In dieser Einrichtung zieht er sich am 8. August mit einem Messer in eine Ecke des Hinterhofs zurück. Auf Ansprachen reagiert er nicht, Betreuer rufen die Polizei. Elf Polizistinnen und Polizisten erscheinen vor Ort. Sie setzen zunächst Pfefferspray, dann Elektroschockgeräte (Taser) ein. Ein Beamter feuert sechsmal mit einer Maschinenpistole auf den Jugendlichen. Vier Projektile treffen Mouhamed Dramé. Nach und nach stellt sich heraus, dass die Polizei wohl die Lage ohne Not selbst eskalierte, anstatt dem Verzweifelten zu helfen.

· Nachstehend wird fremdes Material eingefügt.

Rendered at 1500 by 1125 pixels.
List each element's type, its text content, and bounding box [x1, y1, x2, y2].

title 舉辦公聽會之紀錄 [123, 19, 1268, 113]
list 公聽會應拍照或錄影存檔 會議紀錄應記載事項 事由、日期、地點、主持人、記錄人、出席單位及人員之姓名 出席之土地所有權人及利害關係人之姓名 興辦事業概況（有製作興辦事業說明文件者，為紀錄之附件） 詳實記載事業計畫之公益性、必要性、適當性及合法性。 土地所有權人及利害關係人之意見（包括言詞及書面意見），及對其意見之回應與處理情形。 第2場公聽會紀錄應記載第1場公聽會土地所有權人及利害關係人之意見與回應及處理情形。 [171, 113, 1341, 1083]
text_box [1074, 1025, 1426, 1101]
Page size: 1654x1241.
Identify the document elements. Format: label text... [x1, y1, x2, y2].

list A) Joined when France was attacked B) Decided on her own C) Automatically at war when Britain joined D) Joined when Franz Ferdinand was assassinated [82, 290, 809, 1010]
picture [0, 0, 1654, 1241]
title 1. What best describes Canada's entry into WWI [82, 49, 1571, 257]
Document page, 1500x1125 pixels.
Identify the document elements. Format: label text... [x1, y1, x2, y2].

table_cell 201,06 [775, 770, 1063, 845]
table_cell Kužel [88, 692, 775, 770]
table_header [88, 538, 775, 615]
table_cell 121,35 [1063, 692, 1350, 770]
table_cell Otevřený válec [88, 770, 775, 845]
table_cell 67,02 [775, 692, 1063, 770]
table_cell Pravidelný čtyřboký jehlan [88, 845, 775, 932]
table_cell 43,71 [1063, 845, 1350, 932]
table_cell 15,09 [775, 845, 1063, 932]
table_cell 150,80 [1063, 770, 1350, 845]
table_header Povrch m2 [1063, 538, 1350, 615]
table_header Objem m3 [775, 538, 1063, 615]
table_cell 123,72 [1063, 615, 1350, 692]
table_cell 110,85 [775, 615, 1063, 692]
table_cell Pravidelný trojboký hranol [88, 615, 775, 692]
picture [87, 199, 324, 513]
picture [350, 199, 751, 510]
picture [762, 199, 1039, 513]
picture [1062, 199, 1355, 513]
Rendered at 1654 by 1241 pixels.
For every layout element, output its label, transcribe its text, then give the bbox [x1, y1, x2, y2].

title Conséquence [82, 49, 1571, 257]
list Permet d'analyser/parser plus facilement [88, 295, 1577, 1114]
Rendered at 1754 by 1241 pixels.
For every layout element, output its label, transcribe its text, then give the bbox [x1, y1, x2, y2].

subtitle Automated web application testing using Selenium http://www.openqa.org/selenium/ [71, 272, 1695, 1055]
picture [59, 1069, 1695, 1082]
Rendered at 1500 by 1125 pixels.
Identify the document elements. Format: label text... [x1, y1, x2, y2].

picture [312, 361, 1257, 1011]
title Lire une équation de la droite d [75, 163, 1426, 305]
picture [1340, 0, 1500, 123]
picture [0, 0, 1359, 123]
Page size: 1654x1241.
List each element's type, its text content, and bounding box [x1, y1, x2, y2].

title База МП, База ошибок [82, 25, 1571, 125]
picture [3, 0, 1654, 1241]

Ein halbes Jahr danach erhebt die Staatsanwaltschaft Dortmund Anklage gegen fünf der Beamten. Die Polizisten, die Taser und Reizgas einsetzten, werden der „gefährlichen Körperverletzung im Amt“ beschuldigt, der Einsatzleiter der Anstiftung zur Körperverletzung, dem MP-Schützen wird Totschlag vorgeworfen. Wann der Prozess beginnt, ist offen.
Wie stark wirkt der Fall nach?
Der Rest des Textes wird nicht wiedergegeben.